Search the data below for the string "balón" and copy all lines where it shows up.

==============================

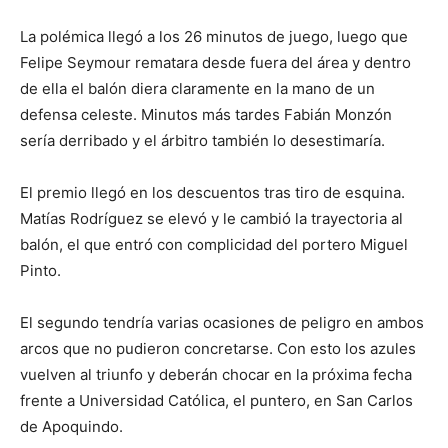
La polémica llegó a los 26 minutos de juego, luego que
Felipe Seymour rematara desde fuera del área y dentro
de ella el balón diera claramente en la mano de un
defensa celeste. Minutos más tardes Fabián Monzón
sería derribado y el árbitro también lo desestimaría.
El premio llegó en los descuentos tras tiro de esquina.
Matías Rodríguez se elevó y le cambió la trayectoria al
balón, el que entró con complicidad del portero Miguel
Pinto.
El segundo tendría varias ocasiones de peligro en ambos
arcos que no pudieron concretarse. Con esto los azules
vuelven al triunfo y deberán chocar en la próxima fecha
frente a Universidad Católica, el puntero, en San Carlos
de Apoquindo.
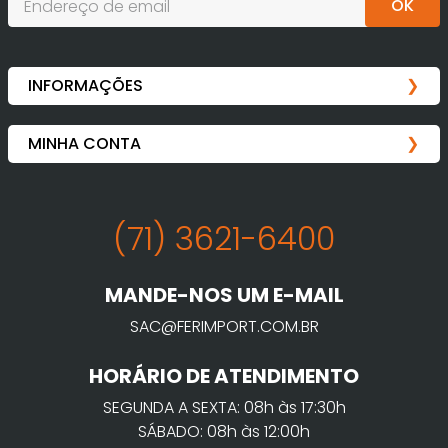
OK
(71) 3621-6400
MANDE-NOS UM E-MAIL
SAC@FERIMPORT.COM.BR
HORÁRIO DE ATENDIMENTO
SEGUNDA A SEXTA: 08h às 17:30h
SÁBADO: 08h às 12:00h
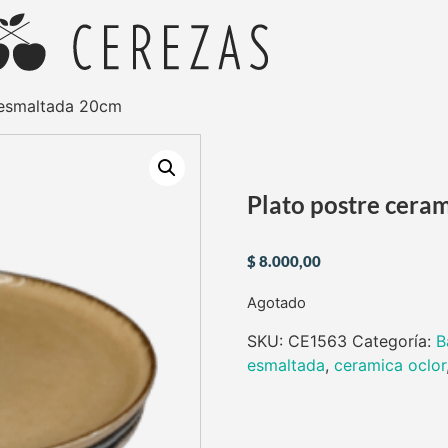
 esmaltada 20cm
Plato postre cera
$
8.000,00
Agotado
SKU:
CE1563
Categoría:
B
esmaltada
,
ceramica oclor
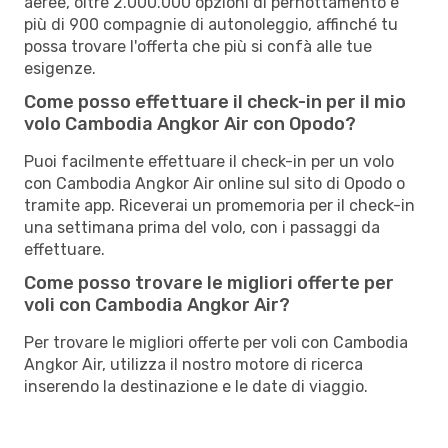
aeree, oltre 2.000.000 opzioni di pernottamento e
più di 900 compagnie di autonoleggio, affinché tu
possa trovare l'offerta che più si confà alle tue
esigenze.
Come posso effettuare il check-in per il mio
volo Cambodia Angkor Air con Opodo?
Puoi facilmente effettuare il check-in per un volo
con Cambodia Angkor Air online sul sito di Opodo o
tramite app. Riceverai un promemoria per il check-in
una settimana prima del volo, con i passaggi da
effettuare.
Come posso trovare le migliori offerte per
voli con Cambodia Angkor Air?
Per trovare le migliori offerte per voli con Cambodia
Angkor Air, utilizza il nostro motore di ricerca
inserendo la destinazione e le date di viaggio.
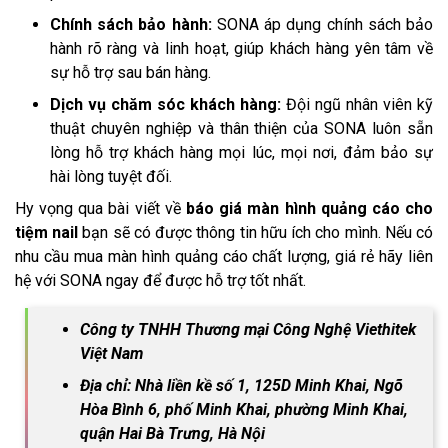
Chính sách bảo hành:
SONA áp dụng chính sách bảo
hành rõ ràng và linh hoạt, giúp khách hàng yên tâm về
sự hỗ trợ sau bán hàng.
Dịch vụ chăm sóc khách hàng:
Đội ngũ nhân viên kỹ
thuật chuyên nghiệp và thân thiện của SONA luôn sẵn
lòng hỗ trợ khách hàng mọi lúc, mọi nơi, đảm bảo sự
hài lòng tuyệt đối.
Hy vọng qua bài viết về
báo giá màn hình quảng cáo cho
tiệm nail
bạn sẽ có được thông tin hữu ích cho mình. Nếu có
nhu cầu mua màn hình quảng cáo chất lượng, giá rẻ hãy liên
hệ với SONA ngay để được hỗ trợ tốt nhất.
Công ty TNHH Thương mại Công Nghệ Viethitek
Việt Nam
Địa chỉ: Nhà liền kề số 1, 125D Minh Khai, Ngõ
Hòa Bình 6, phố Minh Khai, phường Minh Khai,
quận Hai Bà Trưng, Hà Nội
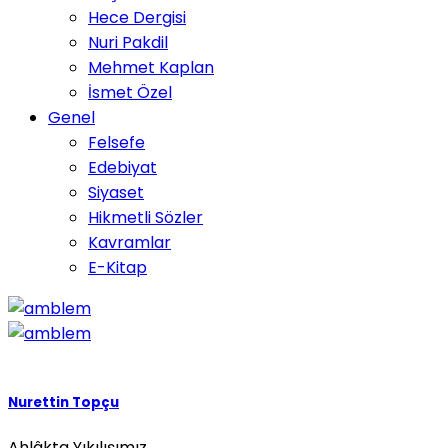
Hece Dergisi
Nuri Pakdil
Mehmet Kaplan
İsmet Özel
Genel
Felsefe
Edebiyat
Siyaset
Hikmetli Sözler
Kavramlar
E-Kitap
Nurettin Topçu
Ahlâkta Yıkılışımız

==============================

## Solution to the exercise
de ella el balón diera claramente en la mano de un
balón, el que entró con complicidad del portero Miguel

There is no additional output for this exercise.